Hang on, wait a minute, hold your horses. What AM I doing? Trees are good right? To save the planet we need to grow trees, billions of them. Trees take the greenhouse gas carbon dioxide out of the air and the carbon is “stored” in their roots, trunk and leaves and in the soil around them. Healthy peatlands can absorb and store large amounts of carbon dioxide too. Here’s a fact from NatureScot’s website: Scottish peatlands store 1.7 billion tonnes of carbon; equivalent to 140 years’ worth of Scotland’s total annual greenhouse gas emissions.

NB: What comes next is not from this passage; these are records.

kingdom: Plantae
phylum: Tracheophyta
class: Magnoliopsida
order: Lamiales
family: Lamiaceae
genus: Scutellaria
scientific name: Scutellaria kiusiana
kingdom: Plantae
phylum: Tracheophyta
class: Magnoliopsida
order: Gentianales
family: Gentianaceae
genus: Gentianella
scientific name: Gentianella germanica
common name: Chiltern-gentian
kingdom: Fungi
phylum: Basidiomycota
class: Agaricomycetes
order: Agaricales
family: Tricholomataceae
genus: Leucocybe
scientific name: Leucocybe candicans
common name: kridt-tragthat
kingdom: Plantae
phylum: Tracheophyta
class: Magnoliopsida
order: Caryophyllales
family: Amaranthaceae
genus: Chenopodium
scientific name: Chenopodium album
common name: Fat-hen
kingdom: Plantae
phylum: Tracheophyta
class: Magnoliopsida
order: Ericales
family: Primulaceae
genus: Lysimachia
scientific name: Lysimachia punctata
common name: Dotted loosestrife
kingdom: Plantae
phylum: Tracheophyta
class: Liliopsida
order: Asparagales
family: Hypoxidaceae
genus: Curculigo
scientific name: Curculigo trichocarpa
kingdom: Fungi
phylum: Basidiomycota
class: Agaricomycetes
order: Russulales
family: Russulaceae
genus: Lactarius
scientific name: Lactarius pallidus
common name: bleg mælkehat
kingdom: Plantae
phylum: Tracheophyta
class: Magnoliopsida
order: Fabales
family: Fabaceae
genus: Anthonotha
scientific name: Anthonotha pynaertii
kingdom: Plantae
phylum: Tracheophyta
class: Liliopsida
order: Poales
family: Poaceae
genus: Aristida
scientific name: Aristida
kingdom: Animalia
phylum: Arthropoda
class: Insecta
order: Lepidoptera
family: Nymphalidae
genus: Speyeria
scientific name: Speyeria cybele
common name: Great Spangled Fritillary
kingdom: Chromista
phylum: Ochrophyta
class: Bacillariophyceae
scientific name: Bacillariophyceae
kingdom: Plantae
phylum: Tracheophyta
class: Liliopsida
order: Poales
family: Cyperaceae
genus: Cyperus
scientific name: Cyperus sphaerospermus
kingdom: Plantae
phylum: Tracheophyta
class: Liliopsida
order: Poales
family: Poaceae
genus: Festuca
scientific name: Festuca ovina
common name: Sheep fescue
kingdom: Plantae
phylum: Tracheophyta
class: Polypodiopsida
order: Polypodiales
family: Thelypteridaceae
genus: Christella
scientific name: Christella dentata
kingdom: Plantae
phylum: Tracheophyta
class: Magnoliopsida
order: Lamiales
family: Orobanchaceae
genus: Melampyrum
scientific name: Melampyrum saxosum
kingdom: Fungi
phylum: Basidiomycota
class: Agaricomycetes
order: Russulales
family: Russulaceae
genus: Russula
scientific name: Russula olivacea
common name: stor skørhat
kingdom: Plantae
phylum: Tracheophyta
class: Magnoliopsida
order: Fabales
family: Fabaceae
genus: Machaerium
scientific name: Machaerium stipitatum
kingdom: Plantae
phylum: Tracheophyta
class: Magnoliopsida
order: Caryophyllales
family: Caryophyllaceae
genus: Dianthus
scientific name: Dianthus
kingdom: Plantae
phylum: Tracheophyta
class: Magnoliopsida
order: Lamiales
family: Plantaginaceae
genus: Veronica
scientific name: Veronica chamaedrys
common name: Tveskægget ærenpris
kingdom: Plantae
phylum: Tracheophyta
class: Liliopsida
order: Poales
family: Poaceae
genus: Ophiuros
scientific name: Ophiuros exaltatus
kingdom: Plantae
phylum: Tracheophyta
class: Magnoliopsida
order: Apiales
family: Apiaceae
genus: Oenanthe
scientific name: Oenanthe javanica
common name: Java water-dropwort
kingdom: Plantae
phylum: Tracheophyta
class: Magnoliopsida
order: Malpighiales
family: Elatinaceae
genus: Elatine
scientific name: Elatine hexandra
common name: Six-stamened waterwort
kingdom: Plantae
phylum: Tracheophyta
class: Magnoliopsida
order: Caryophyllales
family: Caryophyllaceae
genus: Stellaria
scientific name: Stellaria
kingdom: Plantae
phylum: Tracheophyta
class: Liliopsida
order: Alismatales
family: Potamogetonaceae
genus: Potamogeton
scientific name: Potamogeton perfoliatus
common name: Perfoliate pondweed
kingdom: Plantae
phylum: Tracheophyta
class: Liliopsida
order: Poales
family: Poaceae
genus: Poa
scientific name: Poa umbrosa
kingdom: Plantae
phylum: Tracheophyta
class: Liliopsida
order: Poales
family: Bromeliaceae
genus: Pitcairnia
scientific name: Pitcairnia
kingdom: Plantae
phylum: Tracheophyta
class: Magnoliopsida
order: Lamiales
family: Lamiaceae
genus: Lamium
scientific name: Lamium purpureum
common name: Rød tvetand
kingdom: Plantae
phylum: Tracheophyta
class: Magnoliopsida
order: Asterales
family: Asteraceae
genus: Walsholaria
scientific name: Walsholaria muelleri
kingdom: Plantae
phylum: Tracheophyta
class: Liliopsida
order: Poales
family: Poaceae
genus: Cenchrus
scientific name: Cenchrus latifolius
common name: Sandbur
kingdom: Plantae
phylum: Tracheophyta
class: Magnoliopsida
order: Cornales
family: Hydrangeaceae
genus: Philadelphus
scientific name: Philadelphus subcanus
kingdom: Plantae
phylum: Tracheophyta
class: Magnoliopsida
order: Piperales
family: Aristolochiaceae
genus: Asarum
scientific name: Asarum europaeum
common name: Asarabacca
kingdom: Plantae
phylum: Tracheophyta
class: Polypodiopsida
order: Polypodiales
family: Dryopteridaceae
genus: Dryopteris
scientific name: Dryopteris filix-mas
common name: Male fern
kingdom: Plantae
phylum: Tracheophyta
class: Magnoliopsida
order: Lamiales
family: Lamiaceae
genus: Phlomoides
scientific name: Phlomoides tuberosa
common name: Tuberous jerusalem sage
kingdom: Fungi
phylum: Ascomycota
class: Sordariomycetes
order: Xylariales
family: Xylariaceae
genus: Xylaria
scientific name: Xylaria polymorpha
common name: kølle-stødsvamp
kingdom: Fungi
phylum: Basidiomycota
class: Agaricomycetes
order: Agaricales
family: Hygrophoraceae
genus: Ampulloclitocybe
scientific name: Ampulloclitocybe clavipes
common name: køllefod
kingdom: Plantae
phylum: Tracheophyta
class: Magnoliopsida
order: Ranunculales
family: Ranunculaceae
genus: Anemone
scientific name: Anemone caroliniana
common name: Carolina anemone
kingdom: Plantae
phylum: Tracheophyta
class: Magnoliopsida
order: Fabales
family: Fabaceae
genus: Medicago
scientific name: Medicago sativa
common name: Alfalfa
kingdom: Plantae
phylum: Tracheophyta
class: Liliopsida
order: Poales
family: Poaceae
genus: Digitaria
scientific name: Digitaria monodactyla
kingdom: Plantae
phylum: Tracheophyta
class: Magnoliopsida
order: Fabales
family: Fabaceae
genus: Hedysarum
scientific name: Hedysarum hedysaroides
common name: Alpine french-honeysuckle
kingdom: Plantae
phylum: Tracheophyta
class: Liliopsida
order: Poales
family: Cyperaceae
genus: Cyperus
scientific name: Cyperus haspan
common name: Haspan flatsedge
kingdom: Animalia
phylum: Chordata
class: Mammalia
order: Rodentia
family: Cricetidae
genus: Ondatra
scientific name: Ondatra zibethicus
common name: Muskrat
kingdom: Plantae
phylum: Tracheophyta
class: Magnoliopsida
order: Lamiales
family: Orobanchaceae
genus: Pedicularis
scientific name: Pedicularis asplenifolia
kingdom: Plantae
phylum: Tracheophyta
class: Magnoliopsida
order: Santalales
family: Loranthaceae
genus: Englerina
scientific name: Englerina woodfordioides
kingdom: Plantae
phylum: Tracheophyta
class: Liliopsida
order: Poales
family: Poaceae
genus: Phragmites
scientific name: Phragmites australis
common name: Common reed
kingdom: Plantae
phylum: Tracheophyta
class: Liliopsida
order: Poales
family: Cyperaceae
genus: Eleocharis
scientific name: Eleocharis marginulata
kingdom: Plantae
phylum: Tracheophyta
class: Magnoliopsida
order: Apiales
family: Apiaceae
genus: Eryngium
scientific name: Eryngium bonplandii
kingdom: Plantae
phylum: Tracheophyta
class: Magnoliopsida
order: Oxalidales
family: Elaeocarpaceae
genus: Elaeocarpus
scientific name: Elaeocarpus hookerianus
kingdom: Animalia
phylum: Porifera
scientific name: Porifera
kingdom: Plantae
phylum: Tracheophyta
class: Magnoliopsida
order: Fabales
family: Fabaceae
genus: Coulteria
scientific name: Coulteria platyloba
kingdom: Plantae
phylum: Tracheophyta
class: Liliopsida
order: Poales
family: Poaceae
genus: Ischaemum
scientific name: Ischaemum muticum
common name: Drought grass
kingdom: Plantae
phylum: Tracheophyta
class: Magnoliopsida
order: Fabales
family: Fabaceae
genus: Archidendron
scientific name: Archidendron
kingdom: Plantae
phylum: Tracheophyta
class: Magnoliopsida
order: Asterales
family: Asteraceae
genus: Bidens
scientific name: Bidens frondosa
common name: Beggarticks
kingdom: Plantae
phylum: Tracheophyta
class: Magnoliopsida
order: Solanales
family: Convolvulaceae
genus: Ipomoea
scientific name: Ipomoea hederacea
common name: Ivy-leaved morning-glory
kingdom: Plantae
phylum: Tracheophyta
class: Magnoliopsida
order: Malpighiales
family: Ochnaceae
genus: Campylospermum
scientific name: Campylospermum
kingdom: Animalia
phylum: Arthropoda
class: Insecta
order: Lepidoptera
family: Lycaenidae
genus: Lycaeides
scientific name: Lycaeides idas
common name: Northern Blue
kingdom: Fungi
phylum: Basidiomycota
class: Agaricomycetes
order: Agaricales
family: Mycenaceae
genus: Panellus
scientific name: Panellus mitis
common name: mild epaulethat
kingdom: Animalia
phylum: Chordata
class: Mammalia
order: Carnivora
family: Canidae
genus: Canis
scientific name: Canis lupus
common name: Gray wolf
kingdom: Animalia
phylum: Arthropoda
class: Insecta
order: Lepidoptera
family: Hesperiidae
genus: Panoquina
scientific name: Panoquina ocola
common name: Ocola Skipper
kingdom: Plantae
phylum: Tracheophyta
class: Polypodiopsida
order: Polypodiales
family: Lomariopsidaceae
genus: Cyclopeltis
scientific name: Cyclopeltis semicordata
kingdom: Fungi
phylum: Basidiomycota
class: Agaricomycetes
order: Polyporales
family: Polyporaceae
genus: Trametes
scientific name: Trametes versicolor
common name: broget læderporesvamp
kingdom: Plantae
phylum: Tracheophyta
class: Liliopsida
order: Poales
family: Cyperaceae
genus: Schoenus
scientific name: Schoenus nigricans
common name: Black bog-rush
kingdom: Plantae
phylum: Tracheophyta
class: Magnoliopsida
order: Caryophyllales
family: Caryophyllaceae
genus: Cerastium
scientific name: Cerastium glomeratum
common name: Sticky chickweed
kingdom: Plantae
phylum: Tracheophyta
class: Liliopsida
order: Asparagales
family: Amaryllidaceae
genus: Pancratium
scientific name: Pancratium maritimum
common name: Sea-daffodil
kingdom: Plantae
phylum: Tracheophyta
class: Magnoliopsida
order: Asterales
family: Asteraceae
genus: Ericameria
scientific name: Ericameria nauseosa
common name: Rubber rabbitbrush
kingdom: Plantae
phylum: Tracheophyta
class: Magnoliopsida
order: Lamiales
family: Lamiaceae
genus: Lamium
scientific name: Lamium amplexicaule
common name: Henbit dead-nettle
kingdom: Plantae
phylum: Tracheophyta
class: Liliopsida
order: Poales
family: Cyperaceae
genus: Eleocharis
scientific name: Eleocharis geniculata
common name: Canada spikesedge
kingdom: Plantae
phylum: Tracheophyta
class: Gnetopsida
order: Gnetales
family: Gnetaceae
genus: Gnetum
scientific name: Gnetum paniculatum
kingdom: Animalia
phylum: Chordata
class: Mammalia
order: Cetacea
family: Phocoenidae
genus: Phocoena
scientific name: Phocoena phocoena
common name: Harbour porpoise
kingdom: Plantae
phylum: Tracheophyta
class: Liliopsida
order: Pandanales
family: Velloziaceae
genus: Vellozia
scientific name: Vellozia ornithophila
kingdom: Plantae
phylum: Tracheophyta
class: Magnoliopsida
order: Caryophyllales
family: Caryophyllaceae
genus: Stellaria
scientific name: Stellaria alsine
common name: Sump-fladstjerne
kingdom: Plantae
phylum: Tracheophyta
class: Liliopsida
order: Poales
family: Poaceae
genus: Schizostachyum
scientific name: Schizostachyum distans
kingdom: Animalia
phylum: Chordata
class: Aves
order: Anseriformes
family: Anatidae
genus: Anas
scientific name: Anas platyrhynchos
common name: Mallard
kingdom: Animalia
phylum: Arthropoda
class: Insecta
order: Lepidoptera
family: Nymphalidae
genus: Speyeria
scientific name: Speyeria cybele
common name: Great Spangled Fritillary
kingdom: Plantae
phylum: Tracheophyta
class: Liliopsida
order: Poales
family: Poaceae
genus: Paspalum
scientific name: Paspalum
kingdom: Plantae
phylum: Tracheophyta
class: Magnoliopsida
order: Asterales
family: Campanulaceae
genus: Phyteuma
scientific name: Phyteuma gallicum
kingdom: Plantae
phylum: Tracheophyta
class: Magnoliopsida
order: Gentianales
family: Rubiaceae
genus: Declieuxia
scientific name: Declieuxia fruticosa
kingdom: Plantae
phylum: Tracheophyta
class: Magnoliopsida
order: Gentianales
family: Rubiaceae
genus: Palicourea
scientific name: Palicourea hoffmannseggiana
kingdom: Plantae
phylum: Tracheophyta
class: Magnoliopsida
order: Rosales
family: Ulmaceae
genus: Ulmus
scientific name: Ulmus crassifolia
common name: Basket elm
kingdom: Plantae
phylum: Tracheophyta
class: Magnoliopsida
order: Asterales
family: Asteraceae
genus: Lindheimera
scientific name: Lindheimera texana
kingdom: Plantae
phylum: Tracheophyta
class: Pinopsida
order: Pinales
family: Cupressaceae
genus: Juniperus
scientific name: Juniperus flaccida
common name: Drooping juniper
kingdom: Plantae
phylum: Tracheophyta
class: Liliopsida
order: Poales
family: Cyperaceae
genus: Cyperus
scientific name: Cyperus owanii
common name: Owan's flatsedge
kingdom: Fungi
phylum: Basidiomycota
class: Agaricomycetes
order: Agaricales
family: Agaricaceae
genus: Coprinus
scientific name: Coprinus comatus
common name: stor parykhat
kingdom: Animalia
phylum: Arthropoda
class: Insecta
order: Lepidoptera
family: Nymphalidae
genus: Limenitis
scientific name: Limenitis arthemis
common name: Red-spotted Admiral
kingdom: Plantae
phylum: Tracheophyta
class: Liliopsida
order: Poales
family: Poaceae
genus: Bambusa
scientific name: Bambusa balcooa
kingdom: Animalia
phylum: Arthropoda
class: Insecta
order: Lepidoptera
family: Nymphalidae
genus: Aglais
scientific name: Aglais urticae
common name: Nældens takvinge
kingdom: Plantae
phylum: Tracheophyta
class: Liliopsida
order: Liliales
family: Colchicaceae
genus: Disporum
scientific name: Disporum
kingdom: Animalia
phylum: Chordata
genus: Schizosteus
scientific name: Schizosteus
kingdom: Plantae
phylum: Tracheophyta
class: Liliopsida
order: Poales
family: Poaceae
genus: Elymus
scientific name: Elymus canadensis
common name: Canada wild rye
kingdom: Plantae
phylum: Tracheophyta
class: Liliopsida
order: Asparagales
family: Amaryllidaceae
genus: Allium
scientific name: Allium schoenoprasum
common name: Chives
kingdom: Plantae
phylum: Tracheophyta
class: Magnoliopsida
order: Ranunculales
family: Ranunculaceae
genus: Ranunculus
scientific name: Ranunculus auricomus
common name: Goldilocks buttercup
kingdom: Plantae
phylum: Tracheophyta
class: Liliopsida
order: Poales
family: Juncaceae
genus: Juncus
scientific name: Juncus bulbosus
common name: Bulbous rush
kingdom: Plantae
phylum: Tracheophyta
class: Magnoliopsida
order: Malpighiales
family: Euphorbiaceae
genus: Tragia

Portmoak Moss is a raised peat bog in recovery. We’re nursing it back to good health because degraded bogs emit carbon dioxide. And that’s why I am pulling up trees on the top of the bog. Removing trees will help to raise the water table to less than 100 mm below the surface. Raising the water table will help stop trees, and other plants such as brambles, growing and adding nutrients. A healthy bog has only dwarf shrubs, sedges and cotton grass and sphagnum mosses growing on it.

On a good day I can remove about 30 trees an hour. The tallest I can manage is about two and a half feet. The smallest is about two and a half inches. I leave the bigger trees to someone else. Someone with more strength and different tools. Members of our Group do what they can and we organise tree pull events. In January NatureScot brought along some of their staff and volunteers and cleared about 3,000 square meters which represents about 3% of the total area to be de-tree-ed.

Finally, in case you’ve got the wrong idea, I love trees. We just need the Right Trees in the Right Places.